Extract to read -
──────────────────────────────
Against the Moral Considerability of Ecosystems
Essay by vctrdiamond • December 26, 2017 • Essay • 413 Words (2 Pages) • 1,542 Views
Devorah Freundlich
Harley Cahen
Against the Moral Considerability of Ecosystems
Harley Cahen’s thesis is that ecosystems cannot be morally considerable because they do not have interests. Interests come as a result of having a goal.
Many environmentalists (brought forth by Cahen in the text) are impressed by the fact that individual non-sentient organisms (such as plants) seem to pursue their own biological goals, and conclude from this that we should therefore extend moral considerability to them, as well. However the line they toe is very thin. There’s a considerable difference between a system’s genuine goals and the incidental effects, or byproducts, of the behavior of that system and its parts. While goals may give rise to interests, byproducts do not. It’s hard to see how an entire ecosystem could be genuinely goal orientated and therefore it cannot be granted moral considerability.
Through all the back and forth of the article, which at times can be hard to follow and is often confusing, there’s a certain pattern that comes to light: it seems as though we, humans, are the decision makers in all this.
──────────────────────────────
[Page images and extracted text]

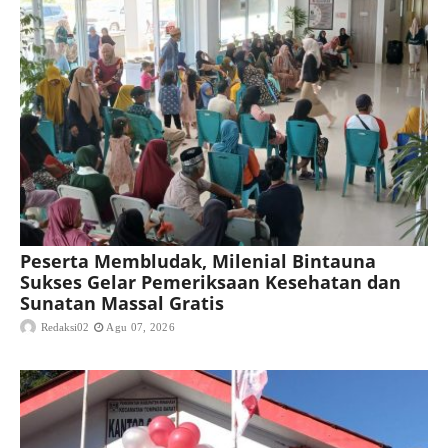
Peserta Membludak, Milenial Bintauna
Sukses Gelar Pemeriksaan Kesehatan dan
Sunatan Massal Gratis
Redaksi02
Agu 07, 2026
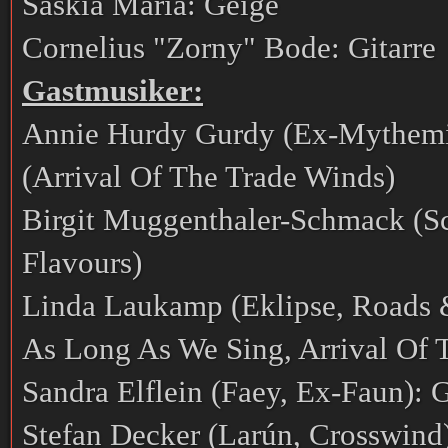
Saskia Maria: Geige
Cornelius "Zorny" Bode: Gitarre
Gastmusiker:
Annie Hurdy Gurdy (Ex-Mythemi
(Arrival Of The Trade Winds)
Birgit Muggenthaler-Schmack (Sc
Flavours)
Linda Laukamp (Eklipse, Roads &
As Long As We Sing, Arrival Of 
Sandra Elflein (Faey, Ex-Faun):
Stefan Decker (Larún, Crosswind)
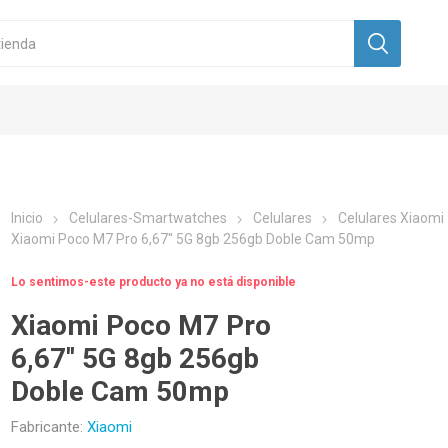
Inicio
Celulares-Smartwatches
Celulares
Celulares Xiaomi
Xiaomi Poco M7 Pro 6,67'' 5G 8gb 256gb Doble Cam 50mp
Lo sentimos-este producto ya no está disponible
Xiaomi Poco M7 Pro
6,67'' 5G 8gb 256gb
Doble Cam 50mp
Fabricante:
Xiaomi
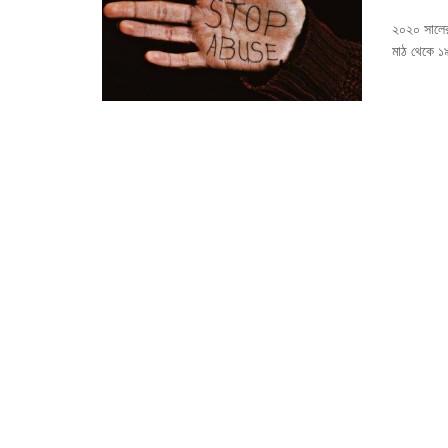
২০২০ সালের
মাঠ থেকে ১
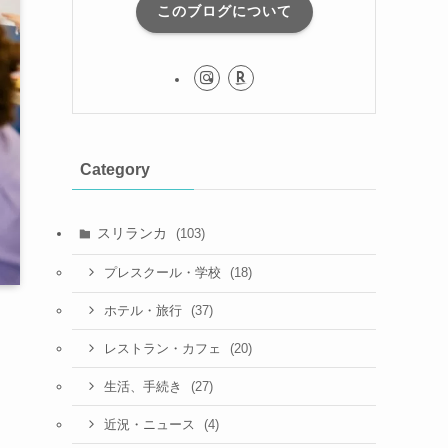
このブログについて
Category
スリランカ
(103)
(18)
プレスクール・学校
(37)
ホテル・旅行
(20)
レストラン・カフェ
(27)
生活、手続き
(4)
近況・ニュース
──────────────────────────────
Exercises -
• A. From the essay on the moral considerability of ecosystems, extract the passage that opens with the words containing "Many environmentalists (brought" and closes with "granted moral considerability.".
• B. Extend the essay on the moral considerability of ecosystems, continuing its argument from its final sentence.

Responses by item number -
• A.
Many environmentalists (brought forth by Cahen in the text) are impressed by the fact that individual non-sentient organisms (such as plants) seem to pursue their own biological goals, and conclude from this that we should therefore extend moral considerability to them, as well. However the line they toe is very thin. There’s a considerable difference between a system’s genuine goals and the incidental effects, or byproducts, of the behavior of that system and its parts. While goals may give rise to interests, byproducts do not. It’s hard to see how an entire ecosystem could be genuinely goal orientated and therefore it cannot be granted moral considerability.

• B.
We decide whether or not an ecosystem has the right to moral considerability, we decide whether the possible “interests” of an ecosystem should be taken into account, leading us to the question of: what is the value of an ecosystem, or even of a plant, and is that value intrinsic or is it only in existence once we, as humans, have extended it?
Shouldn’t living things, no matter what we may or may not see in them be deserving of value purely for the fact that they exist and occupy space within the world?
Although there’s an opposing argument to be made that once we’ve recognized the value in something it gives us the ability to tap into our resources in order to provide assistance, or coverage, there’s still this elitist idea that the subject is only deserving of value once we’ve decided so and is otherwise irrelevant.
It may be irrelevant to us, but its relevancy shouldn’t be determined by us to begin with. Our interests aren’t what make or break the inherent value in any organism, or to extend this idea further, even to an animal (which according to the article does deserve moral considerability).